Work to complete:
Would you print exactly the lines that begin the listing and continue through the line holding "[461,494,526,506] odpowiedzi ->"? No pictures, please.
******************************
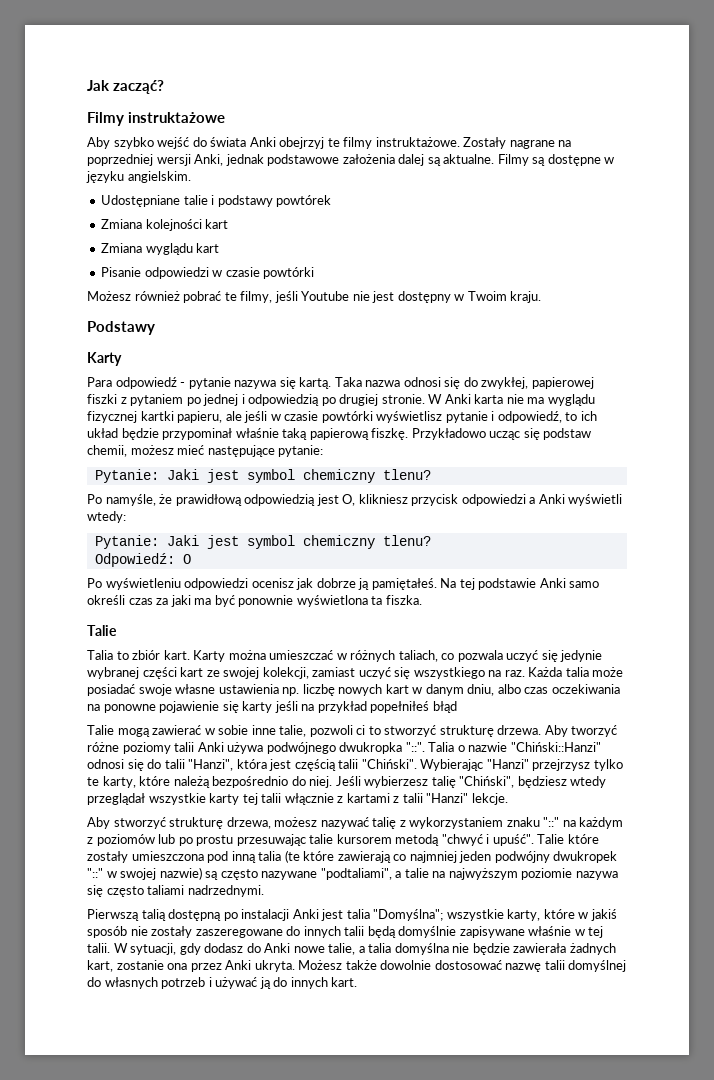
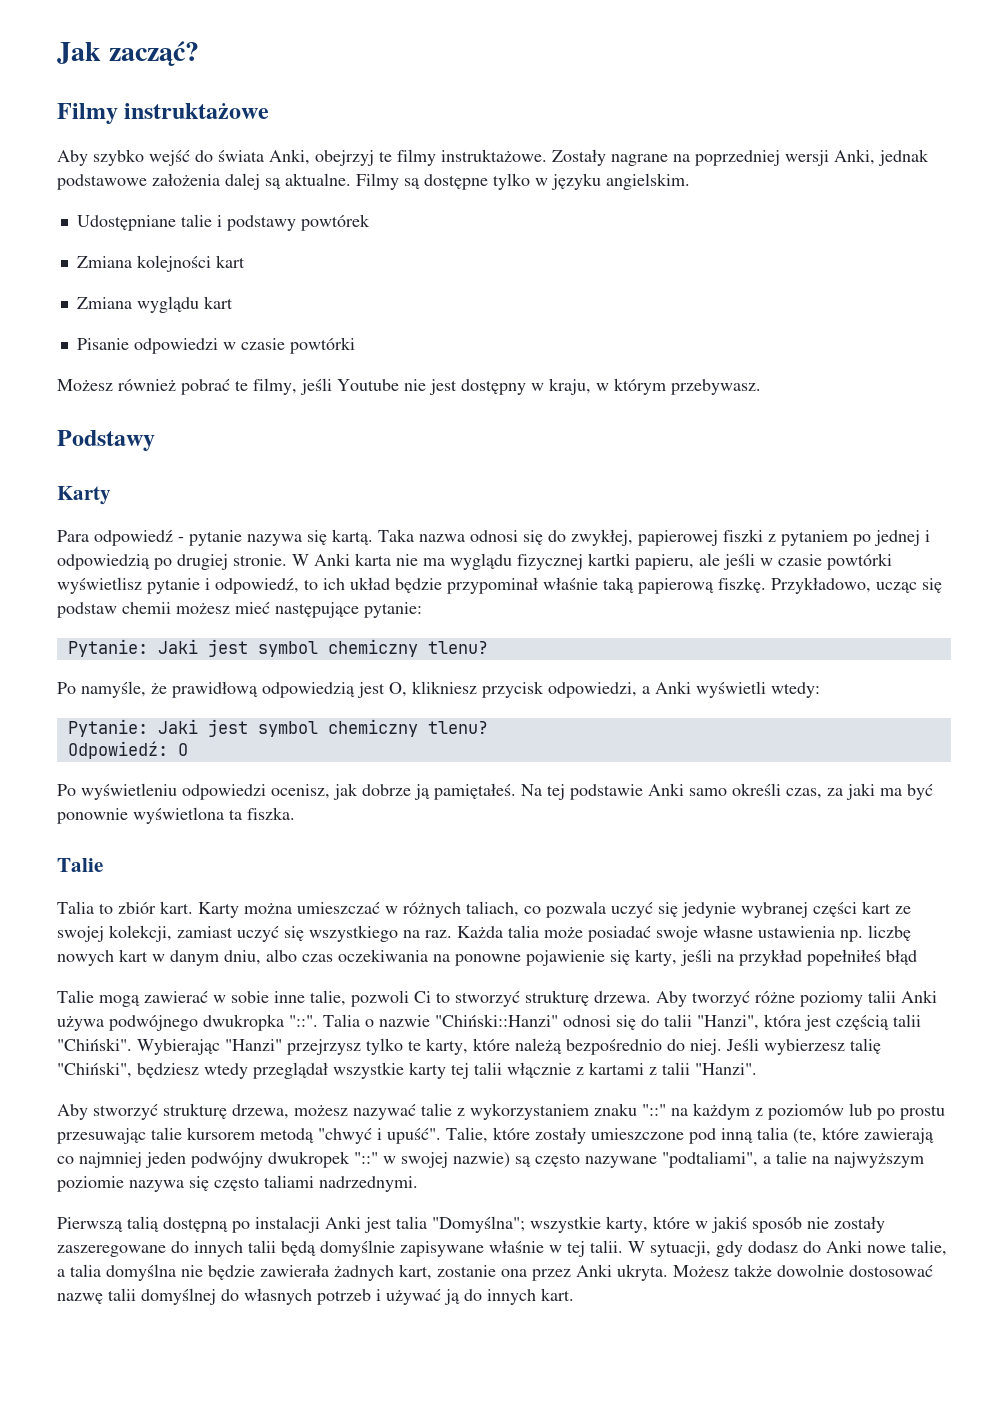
[249,137,276,147] Anki -> [269,149,310,165] Anki,
(601, 160) none -> [493,173,530,190] tylko
[467,291,542,303] Twoim kraju. -> [549,378,761,395] kraju, w którym przebywasz.
[411,428,486,440] Przykładowo -> [771,577,871,594] Przykładowo,
[87,445,127,457] chemii, -> [122,602,171,614] chemii
[461,494,526,506] odpowiedzi -> [548,682,637,698] odpowiedzi,
[251,578,294,588] ocenisz -> [271,784,330,799] ocenisz,
[128,598,153,605] czas -> [786,788,822,799] czas,
[242,701,273,713] karty -> [635,949,677,966] karty,
[356,725,366,735] ci -> [414,991,431,1003] Ci
[426,793,508,805] "Hanzi" lekcje. -> [695,1063,757,1075] "Hanzi".
[372,817,397,829] talię -> [421,1103,452,1116] talie
[537,834,565,844] Talie -> [446,1127,488,1143] Talie,
[131,851,204,861] umieszczona -> [591,1128,684,1140] umieszczone
[284,850,300,863] (te -> [793,1128,817,1144] (te,

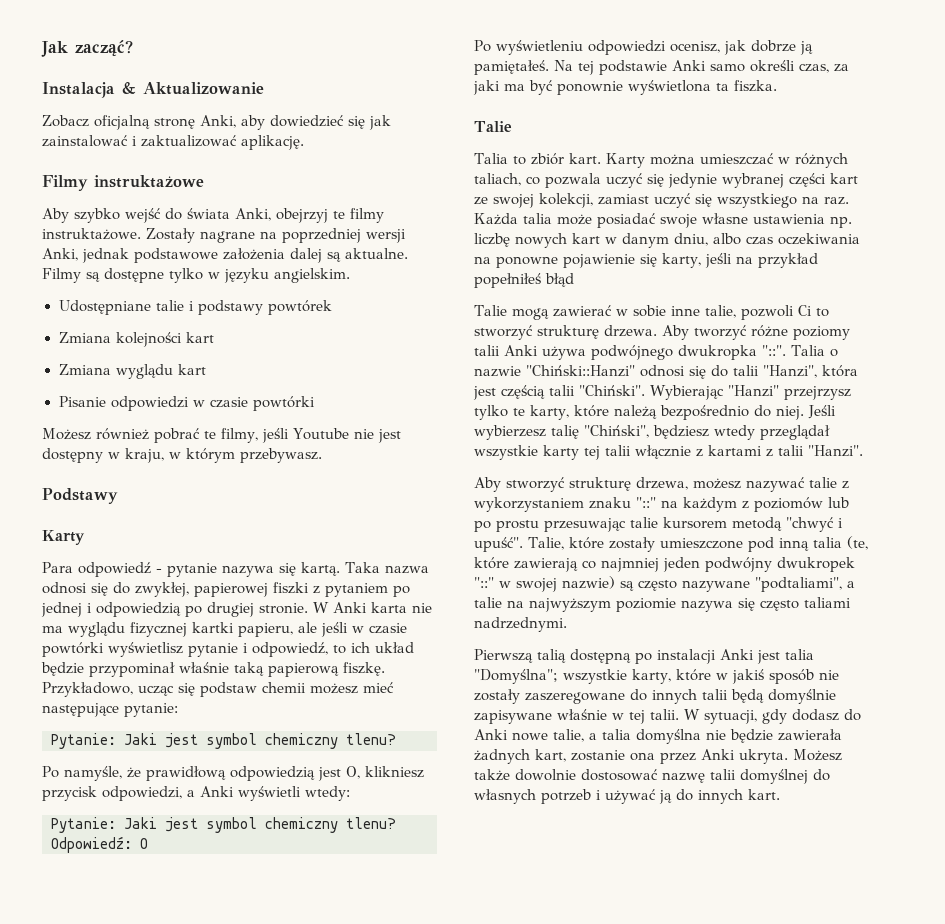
(199, 53) none -> [42,82,264,98] [42,115,391,130] [42,135,304,150] // Instalacja & Aktualizowanie // Zobacz oficjalną stronę Anki, aby dowiedzieć się jak zainstalować i zaktualizować aplikację.

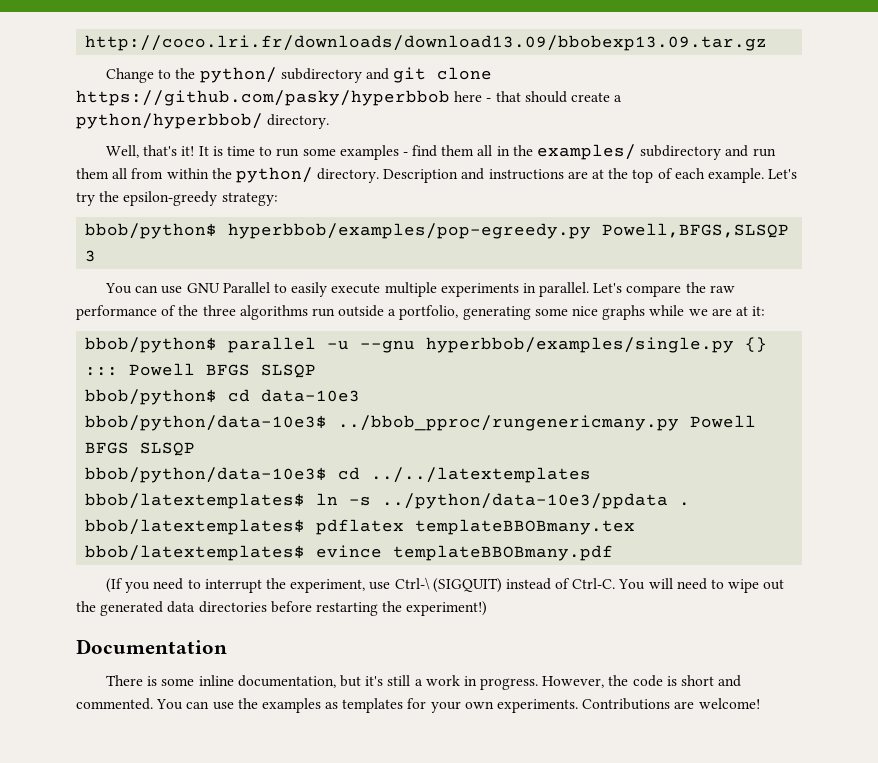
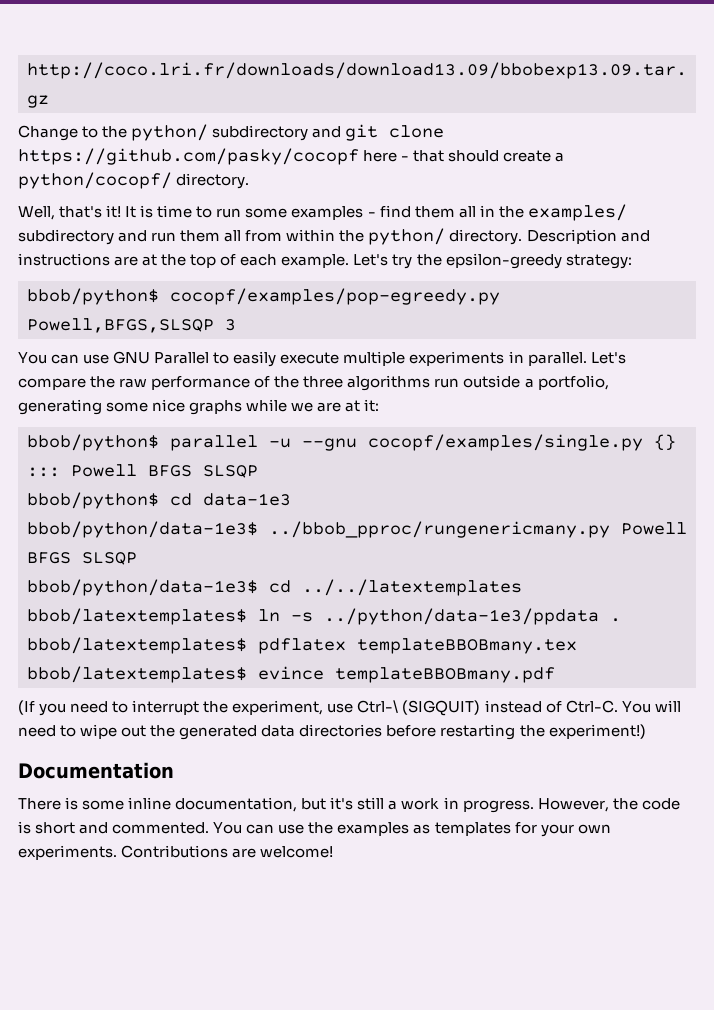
[76,90,450,106] https://github.com/pasky/hyperbbob -> [18,148,359,165] https://github.com/pasky/cocopf
[76,113,263,129] python/hyperbbob/ -> [18,172,172,189] python/cocopf/
[228,223,592,239] hyperbbob/examples/pop-egreedy.py -> [170,288,500,305] cocopf/examples/pop-egreedy.py
[426,337,735,353] hyperbbob/examples/single.py -> [368,434,643,451] cocopf/examples/single.py
[261,389,361,402] [85,415,328,431] data-10e3 // bbob/python/data-10e3$ -> [203,493,291,506] [27,521,258,538] data-1e3 // bbob/python/data-1e3$
[85,467,328,483] bbob/python/data-10e3$ -> [27,579,258,596] bbob/python/data-1e3$
[382,493,669,509] ../python/data-10e3/ppdata -> [324,608,599,625] ../python/data-1e3/ppdata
******************************
Result of the exercise:
[249,137,276,147] Anki -> [269,149,310,165] Anki,
(601, 160) none -> [493,173,530,190] tylko
[467,291,542,303] Twoim kraju. -> [549,378,761,395] kraju, w którym przebywasz.
[411,428,486,440] Przykładowo -> [771,577,871,594] Przykładowo,
[87,445,127,457] chemii, -> [122,602,171,614] chemii
[461,494,526,506] odpowiedzi -> [548,682,637,698] odpowiedzi,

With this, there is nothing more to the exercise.